Danny, I got the liquid smoke from here. I think you can get it from Amazon as well.

http://www.scorchio.co.uk/colgin-liquid-smoke-natural-hickory-p-1506.html

 I used Stubbs Hickory liquid smoke before, but on checking the bottle, which had enough to be going on with, the best before was Nov 2010.
So I opened this bottle, and I found it to be a smoother flavour, not so in your face smokey.

Iam pleased with the sauce, It turns out to be  a good well balanced sauce and is way better than the supermarket stuff, which tends to be brown sauce with more sugar and liquid smoke added.
There's very little salt in this, just a pinch with pepper when sweating off the onions, so to get so much flavour out of it without adding the trick ingredients says a lot about it's quality.


----------



## kc5tpy (Jun 8, 2014)

Hello Baz.  Great site.  Thanks for the link.  Keep Smokin!

Danny


----------



## darwin101 (Jun 10, 2014)

Baz, that is a good lookin pot of sauce, and thanks for the link.  
	

	
	
		
		



		
			






   Every time I have done it from scratch I seem to get it on the ceiling.  
	

	
	
		
		



		
		
	


	





Colgin is a brand I see over here in most stores.  If you don't like the taste of liquid smoke try smoking your own onions, tomatoes and chilis.  Smoked fresh vegetables make great sauce.  :)


----------

# THE EXERCISE:
Rewrite the forum thread starting at "So I opened" and ending at "link.  Keep Smokin!", using "jar" in place of every "bottle".

[Excerpt from a data file]
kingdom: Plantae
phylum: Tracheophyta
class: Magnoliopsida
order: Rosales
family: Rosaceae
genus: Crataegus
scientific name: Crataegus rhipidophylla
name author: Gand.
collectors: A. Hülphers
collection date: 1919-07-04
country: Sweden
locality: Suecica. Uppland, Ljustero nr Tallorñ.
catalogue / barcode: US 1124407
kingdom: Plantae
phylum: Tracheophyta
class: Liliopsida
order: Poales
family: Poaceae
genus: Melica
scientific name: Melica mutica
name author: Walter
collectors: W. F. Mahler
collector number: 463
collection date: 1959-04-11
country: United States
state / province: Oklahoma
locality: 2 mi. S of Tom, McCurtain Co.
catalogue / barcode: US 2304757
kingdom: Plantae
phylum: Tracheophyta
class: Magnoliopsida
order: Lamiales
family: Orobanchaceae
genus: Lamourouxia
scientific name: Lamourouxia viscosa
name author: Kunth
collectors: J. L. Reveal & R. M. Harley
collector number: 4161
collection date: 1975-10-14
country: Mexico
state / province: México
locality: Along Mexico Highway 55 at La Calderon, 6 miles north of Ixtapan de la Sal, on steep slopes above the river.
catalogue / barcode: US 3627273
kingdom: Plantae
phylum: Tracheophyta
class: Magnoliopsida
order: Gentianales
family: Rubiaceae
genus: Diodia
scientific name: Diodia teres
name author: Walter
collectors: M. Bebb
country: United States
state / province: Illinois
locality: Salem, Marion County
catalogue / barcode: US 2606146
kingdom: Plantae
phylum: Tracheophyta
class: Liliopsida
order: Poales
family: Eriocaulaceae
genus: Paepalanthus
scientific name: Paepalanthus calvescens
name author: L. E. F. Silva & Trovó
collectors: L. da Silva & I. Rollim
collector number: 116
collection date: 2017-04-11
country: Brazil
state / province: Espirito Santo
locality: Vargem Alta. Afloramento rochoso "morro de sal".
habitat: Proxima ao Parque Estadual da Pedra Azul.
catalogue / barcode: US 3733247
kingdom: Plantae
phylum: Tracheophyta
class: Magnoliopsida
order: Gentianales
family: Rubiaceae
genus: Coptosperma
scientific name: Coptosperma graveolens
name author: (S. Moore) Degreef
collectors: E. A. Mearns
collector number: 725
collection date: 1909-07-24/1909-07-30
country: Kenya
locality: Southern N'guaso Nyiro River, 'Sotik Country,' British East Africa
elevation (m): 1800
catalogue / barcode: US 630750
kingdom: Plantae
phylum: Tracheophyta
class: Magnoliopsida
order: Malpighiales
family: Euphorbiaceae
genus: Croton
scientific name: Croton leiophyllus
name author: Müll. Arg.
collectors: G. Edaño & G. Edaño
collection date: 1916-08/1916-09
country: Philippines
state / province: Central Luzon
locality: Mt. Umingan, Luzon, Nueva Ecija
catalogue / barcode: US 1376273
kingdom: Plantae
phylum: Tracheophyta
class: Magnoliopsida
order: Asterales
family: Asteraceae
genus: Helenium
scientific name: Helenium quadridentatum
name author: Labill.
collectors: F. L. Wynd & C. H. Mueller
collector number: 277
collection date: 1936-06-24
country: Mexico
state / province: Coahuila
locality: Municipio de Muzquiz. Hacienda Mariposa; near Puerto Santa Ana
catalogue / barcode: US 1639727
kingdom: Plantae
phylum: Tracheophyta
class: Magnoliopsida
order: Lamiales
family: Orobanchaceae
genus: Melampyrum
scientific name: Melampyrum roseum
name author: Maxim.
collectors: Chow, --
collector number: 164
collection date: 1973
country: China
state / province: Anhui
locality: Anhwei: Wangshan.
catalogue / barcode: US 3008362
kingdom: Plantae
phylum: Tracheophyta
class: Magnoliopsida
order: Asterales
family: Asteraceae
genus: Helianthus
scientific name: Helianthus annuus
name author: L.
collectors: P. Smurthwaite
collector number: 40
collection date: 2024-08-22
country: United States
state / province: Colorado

# CORRECT OUTPUT:
So I opened this jar, and I found it to be a smoother flavour, not so in your face smokey.

Iam pleased with the sauce, It turns out to be  a good well balanced sauce and is way better than the supermarket stuff, which tends to be brown sauce with more sugar and liquid smoke added.
There's very little salt in this, just a pinch with pepper when sweating off the onions, so to get so much flavour out of it without adding the trick ingredients says a lot about it's quality.


----------



## kc5tpy (Jun 8, 2014)

Hello Baz.  Great site.  Thanks for the link.  Keep Smokin!